**PROVIDED ENTRIES:**
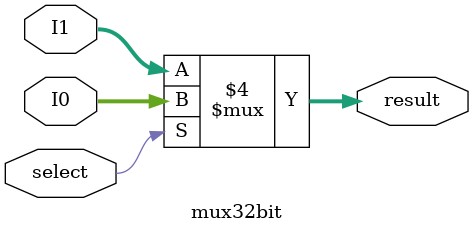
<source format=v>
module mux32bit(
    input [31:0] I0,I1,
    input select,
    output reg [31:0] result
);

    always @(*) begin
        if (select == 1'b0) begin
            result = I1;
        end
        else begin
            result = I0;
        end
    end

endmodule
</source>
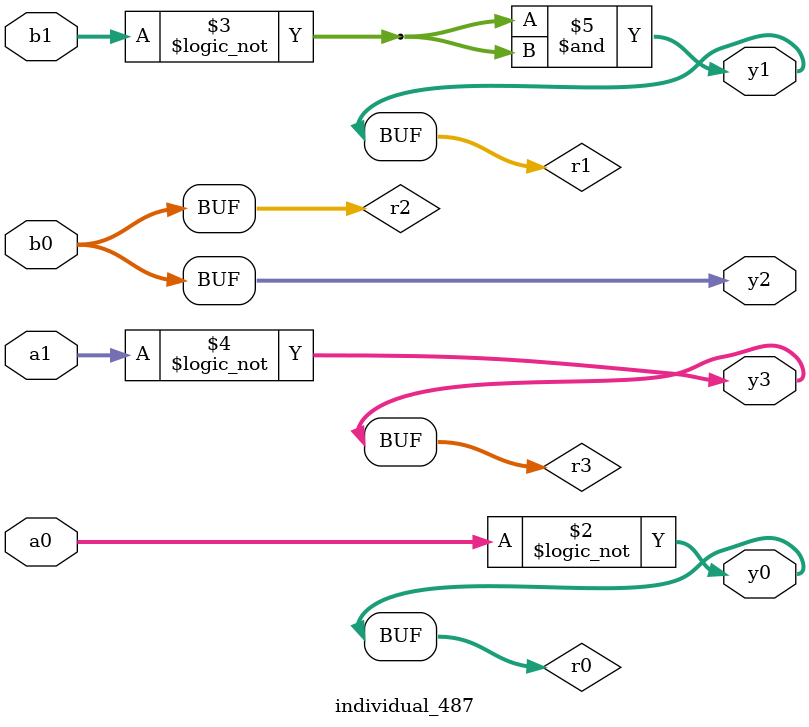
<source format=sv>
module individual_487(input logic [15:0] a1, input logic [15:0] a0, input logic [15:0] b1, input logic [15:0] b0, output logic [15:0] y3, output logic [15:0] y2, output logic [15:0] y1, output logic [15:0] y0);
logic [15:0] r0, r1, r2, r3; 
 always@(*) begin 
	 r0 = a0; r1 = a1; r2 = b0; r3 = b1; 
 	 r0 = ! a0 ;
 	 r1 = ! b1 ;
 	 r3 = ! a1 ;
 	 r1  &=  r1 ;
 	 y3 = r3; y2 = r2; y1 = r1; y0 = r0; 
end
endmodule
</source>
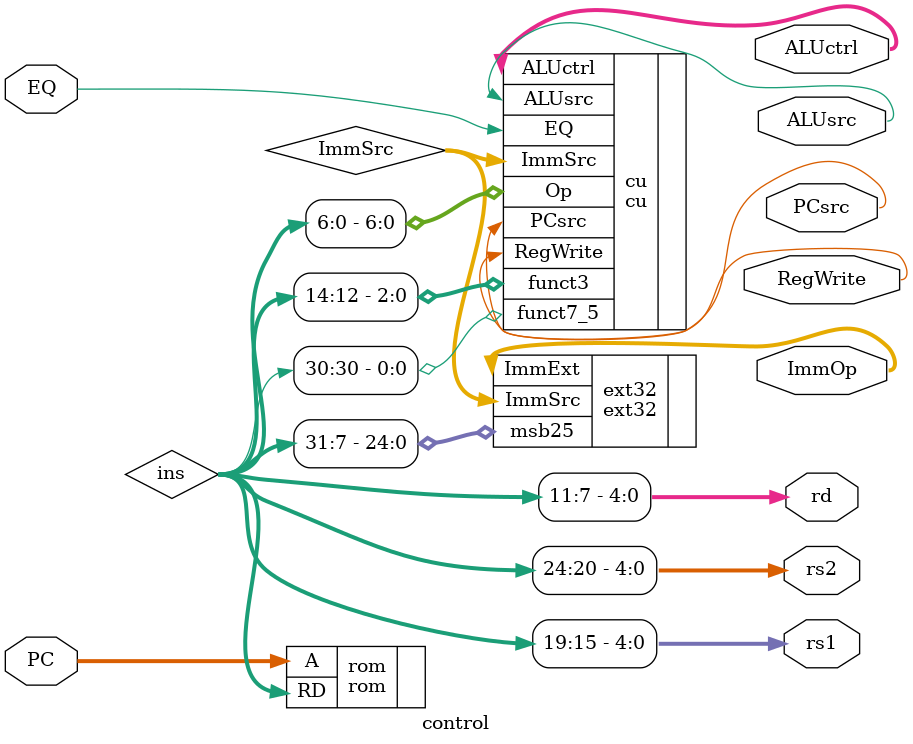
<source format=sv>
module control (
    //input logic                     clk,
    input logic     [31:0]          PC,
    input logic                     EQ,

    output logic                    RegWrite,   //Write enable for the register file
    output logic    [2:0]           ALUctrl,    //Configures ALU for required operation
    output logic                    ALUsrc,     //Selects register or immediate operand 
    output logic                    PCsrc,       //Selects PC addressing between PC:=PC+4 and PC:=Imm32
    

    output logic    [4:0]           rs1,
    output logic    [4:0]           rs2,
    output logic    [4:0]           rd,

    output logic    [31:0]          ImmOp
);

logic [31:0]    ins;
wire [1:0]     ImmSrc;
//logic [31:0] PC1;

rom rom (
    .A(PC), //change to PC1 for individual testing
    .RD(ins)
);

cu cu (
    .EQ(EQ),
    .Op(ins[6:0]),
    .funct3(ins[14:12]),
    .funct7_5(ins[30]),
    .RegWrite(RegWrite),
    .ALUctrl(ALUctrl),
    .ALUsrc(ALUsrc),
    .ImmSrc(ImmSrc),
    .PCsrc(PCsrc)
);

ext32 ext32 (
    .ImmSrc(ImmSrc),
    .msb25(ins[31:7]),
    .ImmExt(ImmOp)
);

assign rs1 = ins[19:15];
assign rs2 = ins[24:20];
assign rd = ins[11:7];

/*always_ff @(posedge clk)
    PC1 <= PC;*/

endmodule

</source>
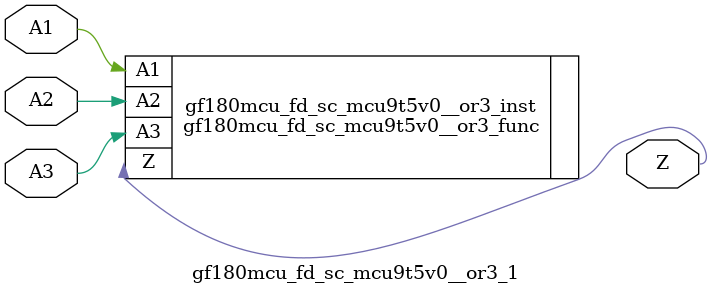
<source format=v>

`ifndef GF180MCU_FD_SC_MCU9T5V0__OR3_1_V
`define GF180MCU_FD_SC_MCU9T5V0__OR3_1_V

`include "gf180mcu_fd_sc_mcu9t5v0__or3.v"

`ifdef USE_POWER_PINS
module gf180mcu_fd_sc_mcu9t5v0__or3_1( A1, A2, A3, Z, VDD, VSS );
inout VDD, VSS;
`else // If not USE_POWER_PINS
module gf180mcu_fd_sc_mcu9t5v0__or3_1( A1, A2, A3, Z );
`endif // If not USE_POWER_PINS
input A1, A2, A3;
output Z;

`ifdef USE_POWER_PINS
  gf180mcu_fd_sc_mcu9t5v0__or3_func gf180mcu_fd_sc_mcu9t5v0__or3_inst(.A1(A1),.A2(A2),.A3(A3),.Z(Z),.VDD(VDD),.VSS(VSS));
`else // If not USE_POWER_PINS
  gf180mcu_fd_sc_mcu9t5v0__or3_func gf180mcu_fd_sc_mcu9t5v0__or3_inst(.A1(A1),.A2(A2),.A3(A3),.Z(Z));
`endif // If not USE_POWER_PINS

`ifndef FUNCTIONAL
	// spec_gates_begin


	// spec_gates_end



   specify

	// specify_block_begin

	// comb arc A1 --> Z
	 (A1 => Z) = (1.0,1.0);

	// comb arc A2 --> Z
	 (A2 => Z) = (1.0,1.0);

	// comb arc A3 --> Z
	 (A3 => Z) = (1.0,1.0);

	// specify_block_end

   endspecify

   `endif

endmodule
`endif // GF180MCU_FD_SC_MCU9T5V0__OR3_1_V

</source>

==

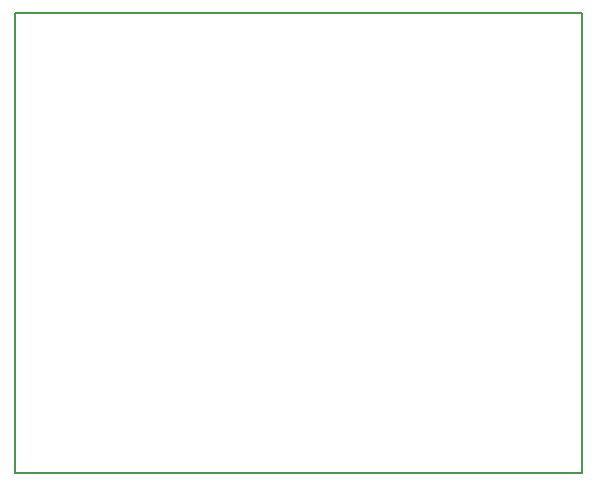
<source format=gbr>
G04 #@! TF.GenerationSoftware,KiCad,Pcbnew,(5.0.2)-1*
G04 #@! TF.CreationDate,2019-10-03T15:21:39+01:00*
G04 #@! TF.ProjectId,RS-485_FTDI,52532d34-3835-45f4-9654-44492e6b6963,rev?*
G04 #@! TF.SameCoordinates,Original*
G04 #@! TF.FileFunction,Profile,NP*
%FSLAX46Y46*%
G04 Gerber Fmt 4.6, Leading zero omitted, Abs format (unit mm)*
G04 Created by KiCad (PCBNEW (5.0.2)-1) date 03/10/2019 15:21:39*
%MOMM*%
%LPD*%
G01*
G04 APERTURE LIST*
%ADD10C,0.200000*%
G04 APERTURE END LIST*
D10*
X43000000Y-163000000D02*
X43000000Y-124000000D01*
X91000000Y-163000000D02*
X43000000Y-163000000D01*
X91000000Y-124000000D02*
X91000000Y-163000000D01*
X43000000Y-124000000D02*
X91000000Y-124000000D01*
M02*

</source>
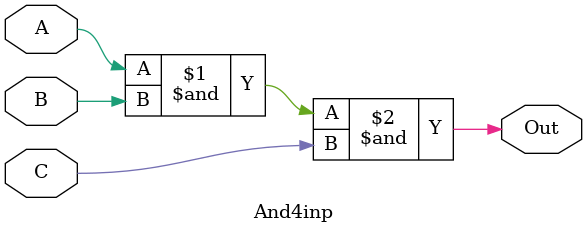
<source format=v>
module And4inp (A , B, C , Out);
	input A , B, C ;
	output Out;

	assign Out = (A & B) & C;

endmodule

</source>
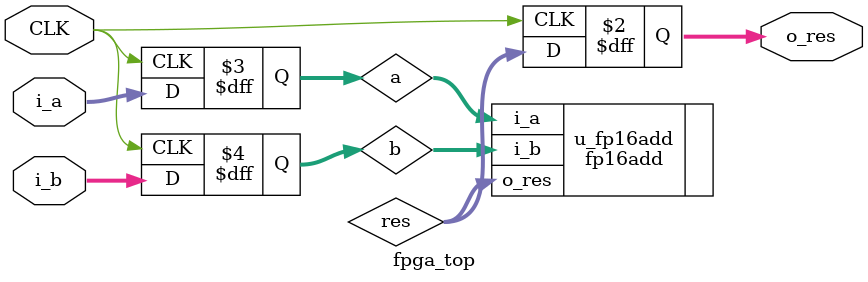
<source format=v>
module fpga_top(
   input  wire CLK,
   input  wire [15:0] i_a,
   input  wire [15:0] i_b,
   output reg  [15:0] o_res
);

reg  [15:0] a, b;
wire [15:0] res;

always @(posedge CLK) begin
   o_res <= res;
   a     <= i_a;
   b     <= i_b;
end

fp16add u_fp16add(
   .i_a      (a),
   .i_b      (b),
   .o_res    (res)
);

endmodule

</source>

**DIRECTIONS:** From the entries above, list each line with "result" in it.

**RESPONSE:**
    output reg [31:0] result
            result = I1;
            result = I0;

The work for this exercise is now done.